Всюду и везде — шахматы. В модных кафе. В общественных столовых. В клубах. В пивных. В каждой квартире и в каждой комнате.

Шахматы стали сущностью жизни. Ее центром. Медики регистрировали особый вид инфекционной болезни — шахматную горячку. Ею заболевали все. Даже женщины, уже великолепно разбирающиеся в абракадабре таких несуразностей, как ферзь, слон и конь.

Даже дети. В переменах между уроками спешно расставлялись фигуры. Играли на былой уцелевшей „камчатке“. Во время уроков. Даже в уборной.

Забытая давно американская фильма „Шах и мат“ с участием Присциллы Дин была немедленно извлечена из архивов Совкино предприимчивыми кино-администраторами. В ней фигурировал шахматный автомат и она уже третью неделю не сходила с экранов пяти крупнейших в Москве кино-театров. „Шахматная горячка“, выпущенная „Русью“ в 1926 г., шла добавлением, собирая ежедневные аншлаги.

В каждом учреждении устраивались турниры. Жилтоварищества играли с жилтовариществами. Квартиры — против квартир. В каждом доме был чемпион. В каждой квартире — маэстро.

— Петр Степанович вчера на четырех досках играл…

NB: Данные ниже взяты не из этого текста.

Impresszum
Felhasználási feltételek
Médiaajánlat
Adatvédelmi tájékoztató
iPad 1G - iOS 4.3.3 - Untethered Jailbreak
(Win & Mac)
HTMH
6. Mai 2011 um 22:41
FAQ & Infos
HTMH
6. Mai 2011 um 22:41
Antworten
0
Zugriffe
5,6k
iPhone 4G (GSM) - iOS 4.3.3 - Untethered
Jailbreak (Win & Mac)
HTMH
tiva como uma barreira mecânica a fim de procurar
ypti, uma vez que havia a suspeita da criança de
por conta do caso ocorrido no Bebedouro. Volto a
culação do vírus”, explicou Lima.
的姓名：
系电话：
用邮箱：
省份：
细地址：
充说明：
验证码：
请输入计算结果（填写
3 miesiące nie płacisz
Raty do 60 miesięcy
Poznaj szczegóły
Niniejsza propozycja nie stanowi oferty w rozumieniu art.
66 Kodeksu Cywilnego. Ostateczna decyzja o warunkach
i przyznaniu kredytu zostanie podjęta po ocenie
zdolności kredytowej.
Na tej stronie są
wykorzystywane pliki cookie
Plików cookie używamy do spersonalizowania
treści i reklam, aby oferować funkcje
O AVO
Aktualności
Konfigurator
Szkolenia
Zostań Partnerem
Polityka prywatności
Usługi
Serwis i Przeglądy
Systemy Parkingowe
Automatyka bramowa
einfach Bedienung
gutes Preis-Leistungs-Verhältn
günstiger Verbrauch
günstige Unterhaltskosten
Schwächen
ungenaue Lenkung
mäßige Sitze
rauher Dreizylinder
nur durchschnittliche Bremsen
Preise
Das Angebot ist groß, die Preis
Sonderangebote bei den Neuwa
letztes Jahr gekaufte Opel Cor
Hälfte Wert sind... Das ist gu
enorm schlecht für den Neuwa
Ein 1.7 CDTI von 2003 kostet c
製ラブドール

— А вы знаете, что конь и слон матуют только в том случае, если у противника есть пешка?..

— Ласкер выиграет непременно…

— Ерунда, у автомата выиграть немыслимо.

— Немыслимо? А я бы взялся…

— Марья Петровна, хотите вперед ладью?

— Как не стыдно, когда я у вас и с ладьей не проигрываю…

— Коля, брось шахматы и иди обедать!

— Сейчас… слона в правый угол и тогда…

— Тогда я конем на h2.

— Коля!!!

— У автомата есть теперь все шансы стать чемпионом мира…

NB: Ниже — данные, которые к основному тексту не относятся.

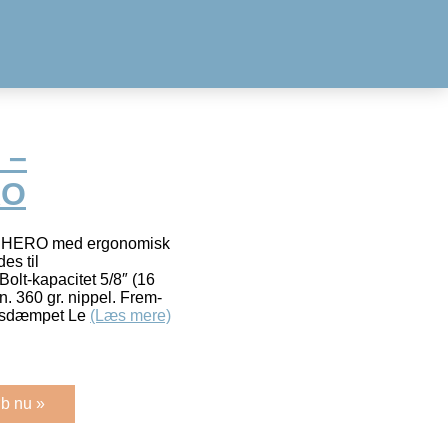
 –
RO
fra HERO med ergonomisk
es til
Bolt-kapacitet 5/8″ (16
in. 360 gr. nippel. Frem-
ionsdæmpet Le
(Læs mere)
b nu »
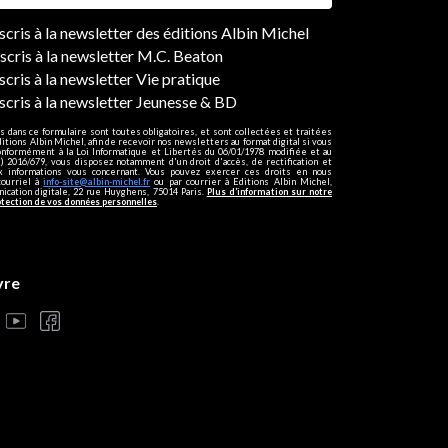
ers
nscris à la newsletter des éditions Albin Michel
nscris à la newsletter M.C. Beaton
scris à la newsletter Vie pratique
nscris à la newsletter Jeunesse & BD
s dans ce formulaire sont toutes obligatoires, et sont collectées et traitées
ditions Albin Michel, afin de recevoir nos newsletters au format digital si vous
onformément à la Loi Informatique et Libertés du 06/01/1978 modifiée et au
 2016/679, vous disposez notamment d'un droit d'accès, de rectification et
ux informations vous concernant. Vous pouvez exercer ces droits en nous
courriel à
info-site@albin-michel.fr
ou par courrier à Editions Albin Michel,
cation digitale, 22 rue Huyghens, 75014 Paris.
Plus d’information sur notre
otection de vos données personnelles
.
vre
s réglementations. Personnalisez vos préférences pour contrôler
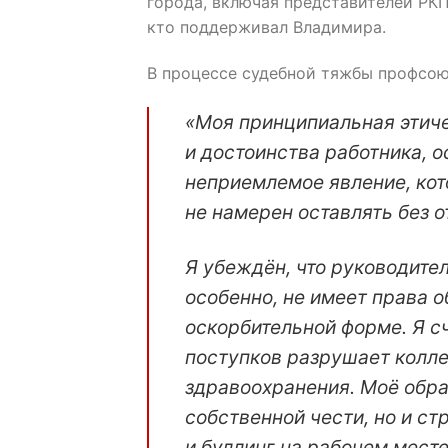
города, включая представителей РКП
кто поддерживал Владимира.
В процессе судебной тяжбы профсою
«Моя принципиальная этиче
и достоинства работника, о
неприемлемое явление, кот
не намерен оставлять без о
Я убеждён, что руководите
особенно, не имеет права 
оскорбительной форме. Я с
поступков разрушает колле
здравоохранения. Моё обра
собственной чести, но и с
и буллинг на рабочем мест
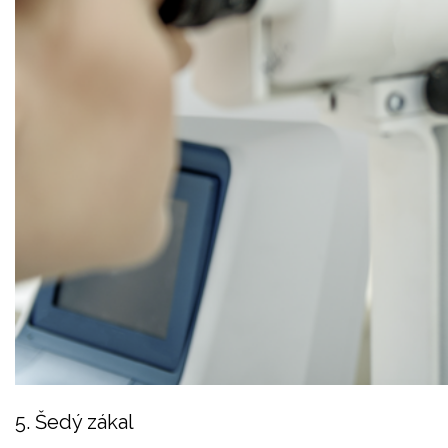
5. Šedý zákal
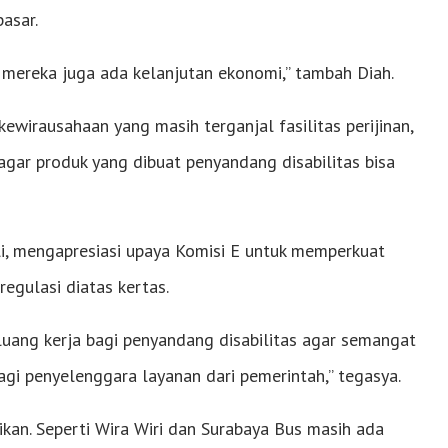
pasar.
 mereka juga ada kelanjutan ekonomi,” tambah Diah.
ewirausahaan yang masih terganjal fasilitas perijinan,
agar produk yang dibuat penyandang disabilitas bisa
uli, mengapresiasi upaya Komisi E untuk memperkuat
regulasi diatas kertas.
uang kerja bagi penyandang disabilitas agar semangat
bagi penyelenggara layanan dari pemerintah,” tegasya.
ikan. Seperti Wira Wiri dan Surabaya Bus masih ada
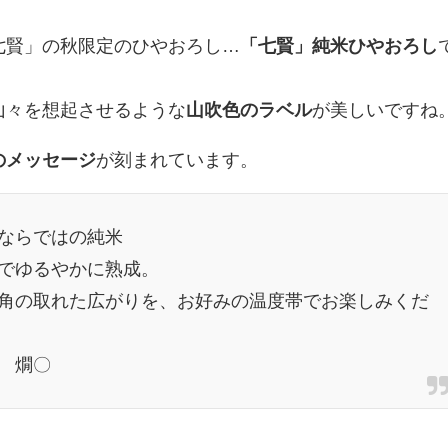
七賢」の秋限定のひやおろし…
「七賢」純米ひやおろし
山々を想起させるような
山吹色のラベル
が美しいですね
のメッセージ
が刻まれています。
ならではの純米
でゆるやかに熟成。
角の取れた広がりを、お好みの温度帯でお楽しみくだ
 燗〇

— Ха-ха-ха, механический чемпион!!!

— Если за фигуру взялся, так ею и ходи…

— Но нельзя же под пешку?

— Ну, товарищи, это не турнир, а детская игра получается…

— Пешки назад не ходят…

— Леночка, с вами немыслимо играть, вечно вы на ничью стараетесь…

— Граждане, подайте слепому шахматисту!!!

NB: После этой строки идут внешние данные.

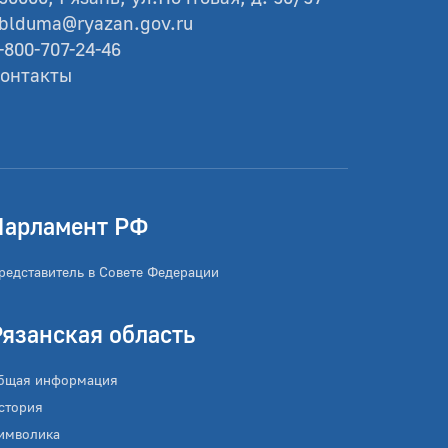
blduma@ryazan.gov.ru
-800-707-24-46
онтакты
Парламент РФ
редставитель в Совете Федерации
Рязанская область
бщая информация
стория
имволика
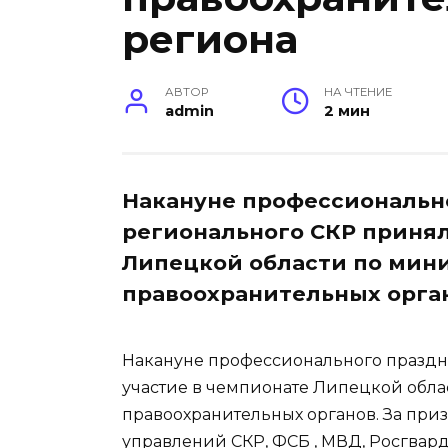
региона
АВТОР
НА ЧТЕНИЕ
admin
2 мин
Накануне профессиональн
регионального СКР принял
Липецкой области по мин
правоохранительных орга
Накануне профессионального праздн
участие в чемпионате Липецкой обла
правоохранительных органов. За при
управлений СКР, ФСБ , МВД, Росгвар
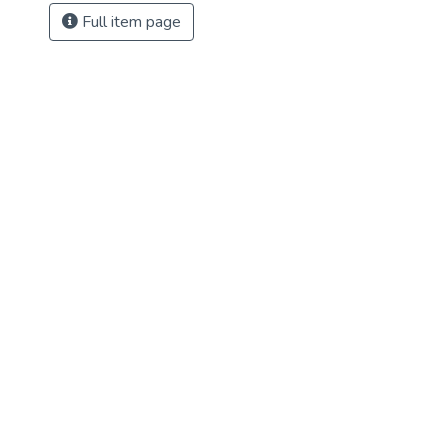
Full item page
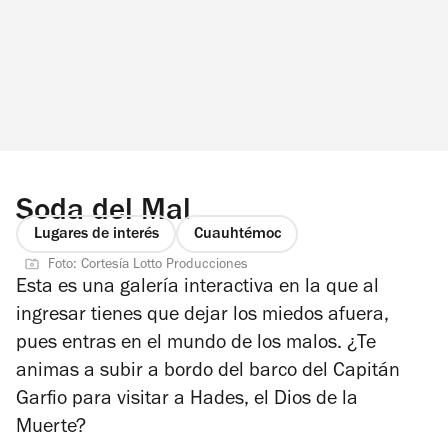
Soda del Mal
Lugares de interés
Cuauhtémoc
Foto: Cortesía Lotto Producciones
Esta es una galería interactiva en la que al
ingresar tienes que dejar los miedos afuera,
pues entras en el mundo de los malos. ¿Te
animas a subir a bordo del barco del Capitán
Garfio para visitar a Hades, el Dios de la
Muerte?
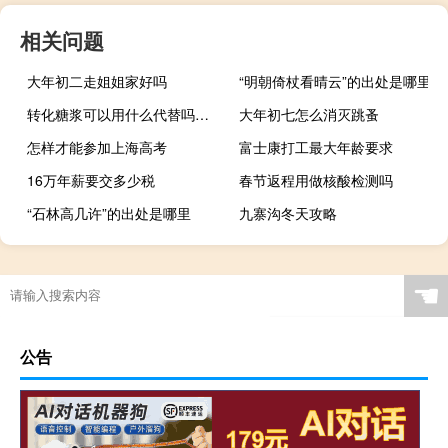
相关问题
大年初二走姐姐家好吗
“明朝倚杖看晴云”的出处是哪里
转化糖浆可以用什么代替吗（转化糖浆可以用什么代替）
大年初七怎么消灭跳蚤
怎样才能参加上海高考
富士康打工最大年龄要求
16万年薪要交多少税
春节返程用做核酸检测吗
“石林高几许”的出处是哪里
九寨沟冬天攻略
☚
公告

— Странно, слепой, а шахматист?

— Иванов, опять во-время урока играете, сколько раз вам говорил…

— Товарищ, две бутылки и доску с шахматами!!!

Такие разговоры стали обычными, как утренний стакан чаю.

Автомат доминировал в темах. О нем уже не говорили, а захлебывались. У репортеров не хватало слов для описания его побед. У зрителя останавливалось дыхание при виде козлиной бородки профессора Ястребова.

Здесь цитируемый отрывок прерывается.